* [EXERCISE]
Please rename "Total Time" as "Duration" in the iTunes XML notebook from "name = lookup(x, 'Name')" to "lookup(x, 'Play Count')", and write out that stretch with the change.

* [TEXT PROVIDED]
## Fetching Data from an Itunes XML DUMP File and storing it an sqlite database

In this Project we take an XML version of an Itunes Playlist dump and fetch important data points to be stored in an SQL database to retrieve and analysze further. An illustration of how we can make raw data into actionable data points that can be used to draw further insights on it. 

In [26]:
#Importing the library
import xml.etree.ElementTree as ET
import sqlite3
#Importing the connector and cursor
conn = sqlite3.connect('trackdb2.sqlite')
cur = conn.cursor()

In [27]:
#Creating the required schema of the database
cur.executescript('''
drop table if exists Artist;
drop table if exists Album;
drop table if exists Genre; 
drop table if exists Track;

Create Table Artist (
id integer not null primary key  autoincrement unique, 
name text unique
);

Create Table Genre(
id integer not null primary key autoincrement unique,  
name text unique
); 


Create table Album(
id integer not null primary key autoincrement  unique, 
artist_id integer, 
title text unique
);

Create Table Track(
id integer not null primary key autoincrement  unique, 
title text unique,
album_id integer, 
genre_id integer, 
len interger, rating integer, count integer
)

''')

<sqlite3.Cursor at 0x25e993b38f0>

In [28]:
#Defining a function to look up to the required datapoints in the xml file
fname = input("Enter the name of the file:")
if (len(fname)<1): fname='Library.xml'
    
def lookup(d, key):
    found = False
    for child in d: 
        if found: return child.text
        if child.tag =='key' and child.text == key:
            found = True
    return None

new_var = ET.parse(fname)
new = new_var.findall('dict/dict/dict')

print('Number of Records:', len(new))

#Fetching the required data points from the xml
for x in new: 
    if (lookup(x, 'Track ID') is None): continue 
        
    name = lookup(x, 'Name')
    artist = lookup(x, 'Artist')
    album = lookup(x, 'Album')
    genre = lookup(x, 'Genre')
    track = lookup(x, 'Track')
    length = lookup(x, 'Total Time')
    rating = lookup(x, 'Rating')
    count = lookup(x, 'Play Count')
    
    if name is None or artist is None or album is None or genre is None: 
        continue 
    
    print(name, artist, album, genre, length, rating, count)
    
    #Storing the above data points in the database schema
    cur.execute('''insert or ignore into Artist (name) values (?)''', ( artist,))
    cur.execute('Select id from Artist where name = ?',(artist,))
    artist_id = cur.fetchone()[0]
    
    cur.execute('insert or ignore into Genre (name) Values (?)',(genre,))
    cur.execute('select id from Genre where name = ?',(genre, ))
    genre_id = cur.fetchone()[0]
    
    cur.execute('insert or ignore into Album (artist_id, title) Values (?,?)', (artist_id, album))
    cur.execute('select id from Album where title = ? ', (album,))

* [DATA SEGMENT]
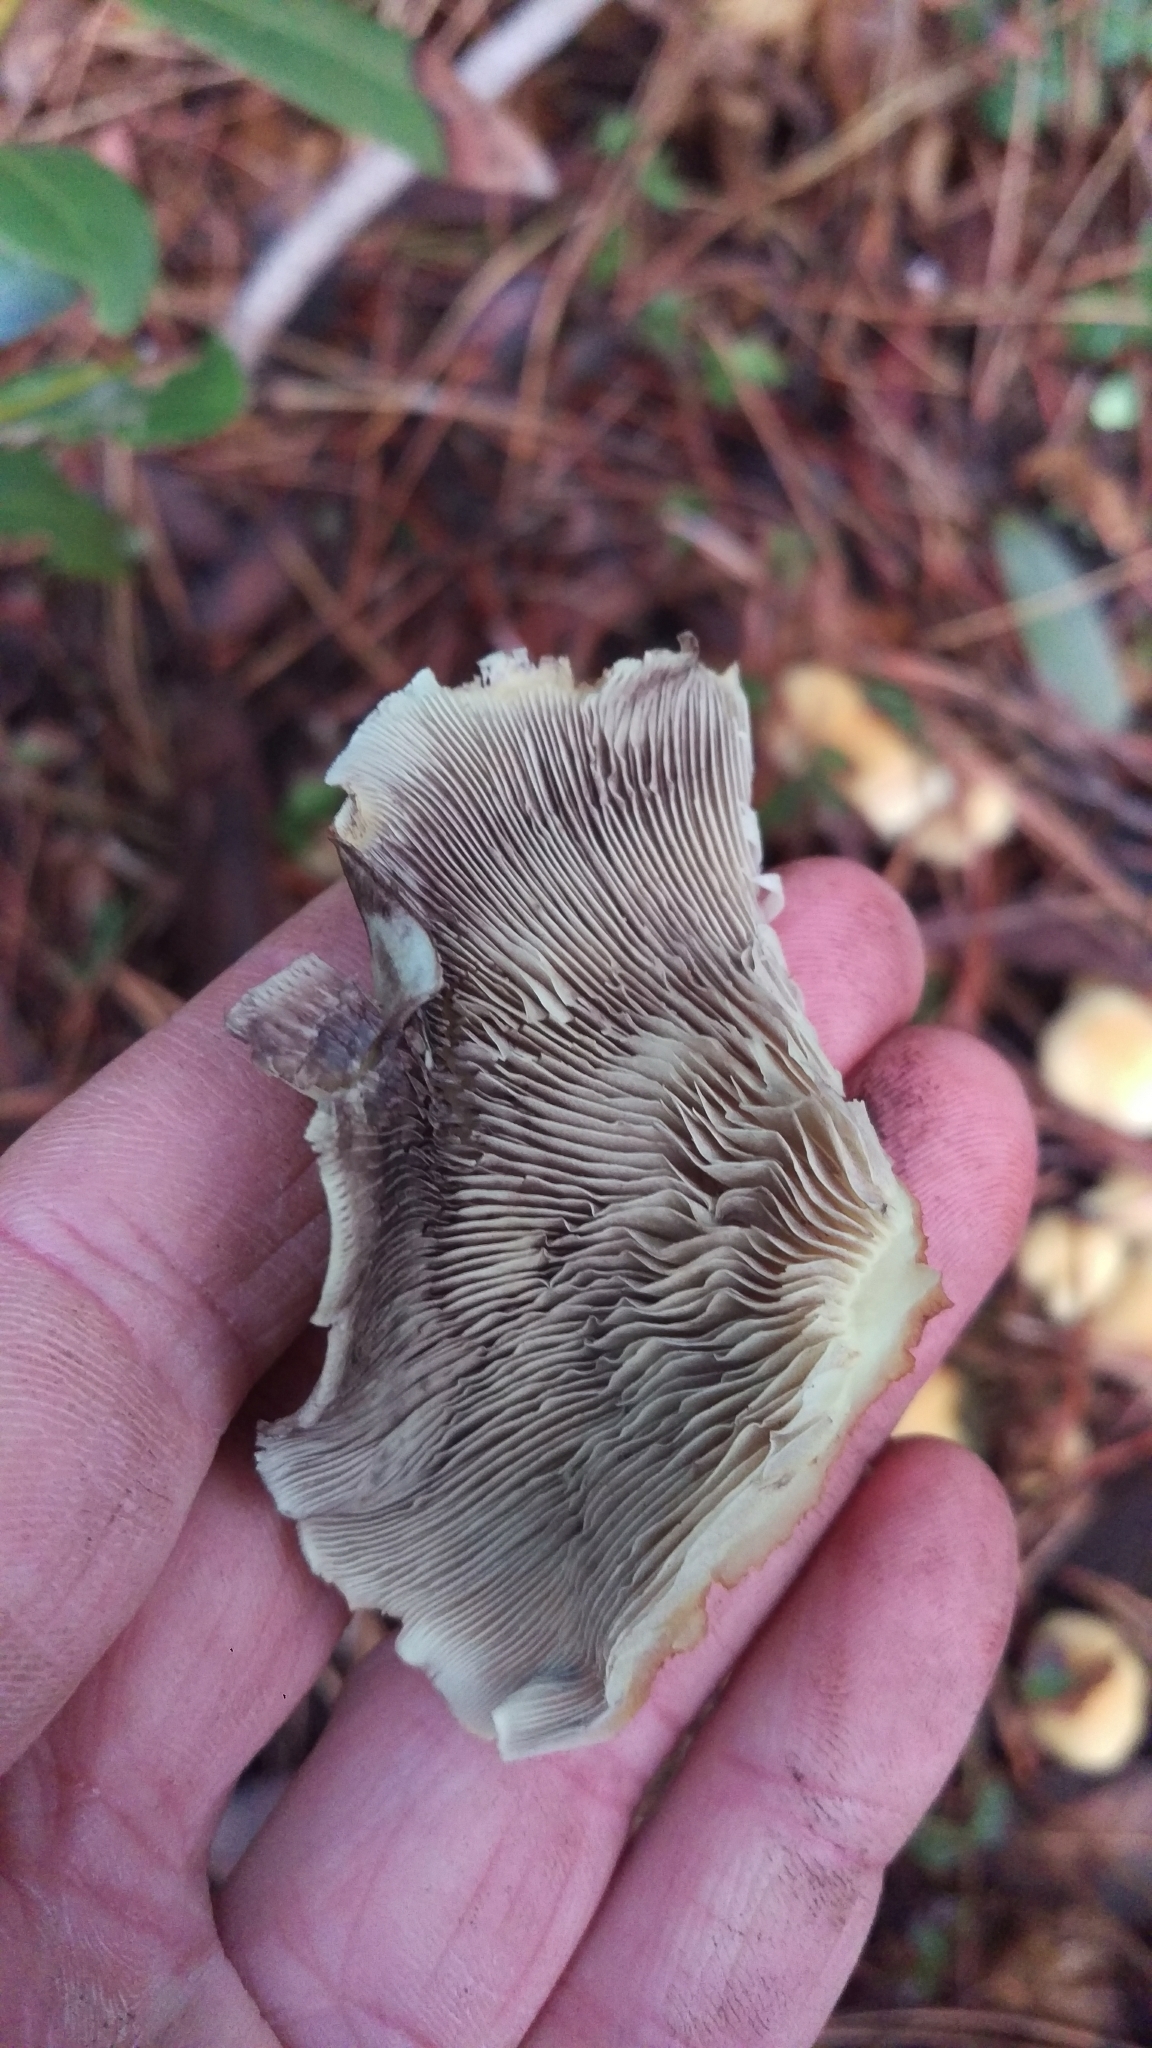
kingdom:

* [SOLUTION TO THIS EXERCISE]
name = lookup(x, 'Name')
    artist = lookup(x, 'Artist')
    album = lookup(x, 'Album')
    genre = lookup(x, 'Genre')
    track = lookup(x, 'Track')
    length = lookup(x, 'Duration')
    rating = lookup(x, 'Rating')
    count = lookup(x, 'Play Count')